Stored dataset items

- Opening Delimiter -

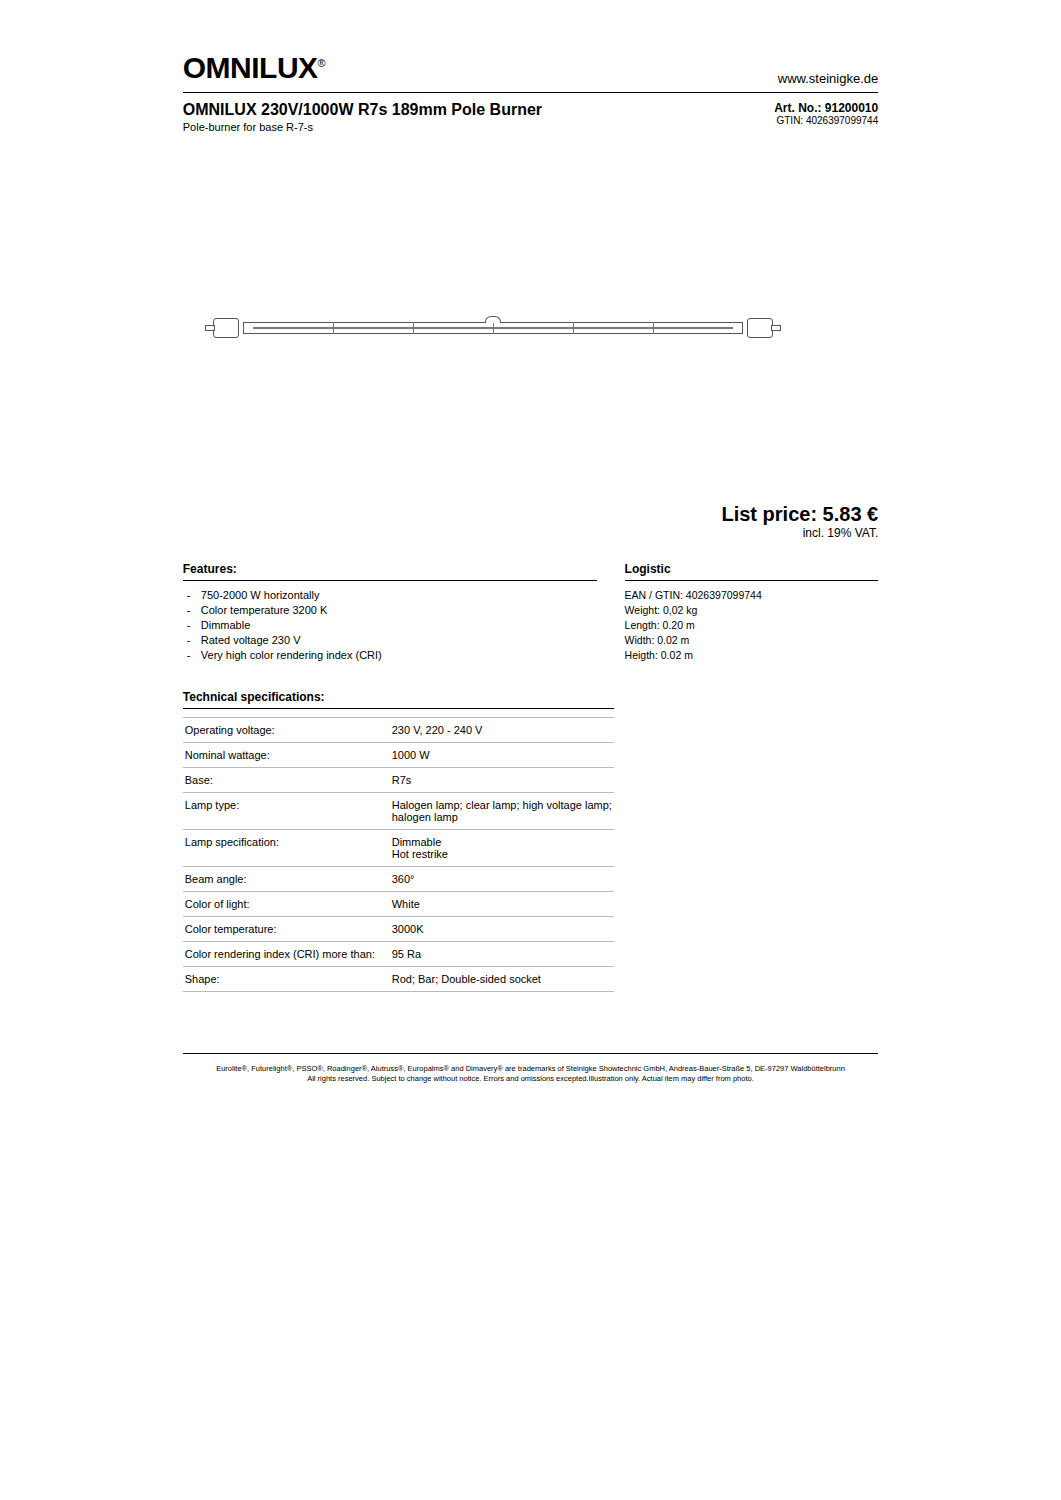OMNILUX®
www.steinigke.de
OMNILUX 230V/1000W R7s 189mm Pole Burner
Pole-burner for base R-7-s
Art. No.: 91200010
GTIN: 4026397099744
List price: 5.83 €
incl. 19% VAT.
Features:
750-2000 W horizontally
Color temperature 3200 K
Dimmable
Rated voltage 230 V
Very high color rendering index (CRI)
Logistic
EAN / GTIN: 4026397099744
Weight: 0,02 kg
Length: 0.20 m
Width: 0.02 m
Heigth: 0.02 m
Technical specifications:
| Operating voltage: | 230 V, 220 - 240 V |
| Nominal wattage: | 1000 W |
| Base: | R7s |
| Lamp type: | Halogen lamp; clear lamp; high voltage lamp; halogen lamp |
| Lamp specification: | Dimmable Hot restrike |
| Beam angle: | 360° |
| Color of light: | White |
| Color temperature: | 3000K |
| Color rendering index (CRI) more than: | 95 Ra |
| Shape: | Rod; Bar; Double-sided socket |
Eurolite®, Futurelight®, PSSO®, Roadinger®, Alutruss®, Europalms® and Dimavery® are trademarks of Steinigke Showtechnic GmbH, Andreas-Bauer-Straße 5, DE-97297 Waldbüttelbrunn
All rights reserved. Subject to change without notice. Errors and omissions excepted.Illustration only. Actual item may differ from photo.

- Closing Delimiter -

• [EXERCISE GOAL]: Return every entry word for word, leaving the pictures out.

• [REPLY TO THE EXERCISE]:
OMNILUX®
www.steinigke.de
OMNILUX 230V/1000W R7s 189mm Pole Burner
Pole-burner for base R-7-s
Art. No.: 91200010
GTIN: 4026397099744
List price: 5.83 €
incl. 19% VAT.
Features:
750-2000 W horizontally
Color temperature 3200 K
Dimmable
Rated voltage 230 V
Very high color rendering index (CRI)
Logistic
EAN / GTIN: 4026397099744
Weight: 0,02 kg
Length: 0.20 m
Width: 0.02 m
Heigth: 0.02 m
Technical specifications:
| Operating voltage: | 230 V, 220 - 240 V |
| Nominal wattage: | 1000 W |
| Base: | R7s |
| Lamp type: | Halogen lamp; clear lamp; high voltage lamp; halogen lamp |
| Lamp specification: | Dimmable Hot restrike |
| Beam angle: | 360° |
| Color of light: | White |
| Color temperature: | 3000K |
| Color rendering index (CRI) more than: | 95 Ra |
| Shape: | Rod; Bar; Double-sided socket |
Eurolite®, Futurelight®, PSSO®, Roadinger®, Alutruss®, Europalms® and Dimavery® are trademarks of Steinigke Showtechnic GmbH, Andreas-Bauer-Straße 5, DE-97297 Waldbüttelbrunn
All rights reserved. Subject to change without notice. Errors and omissions excepted.Illustration only. Actual item may differ from photo.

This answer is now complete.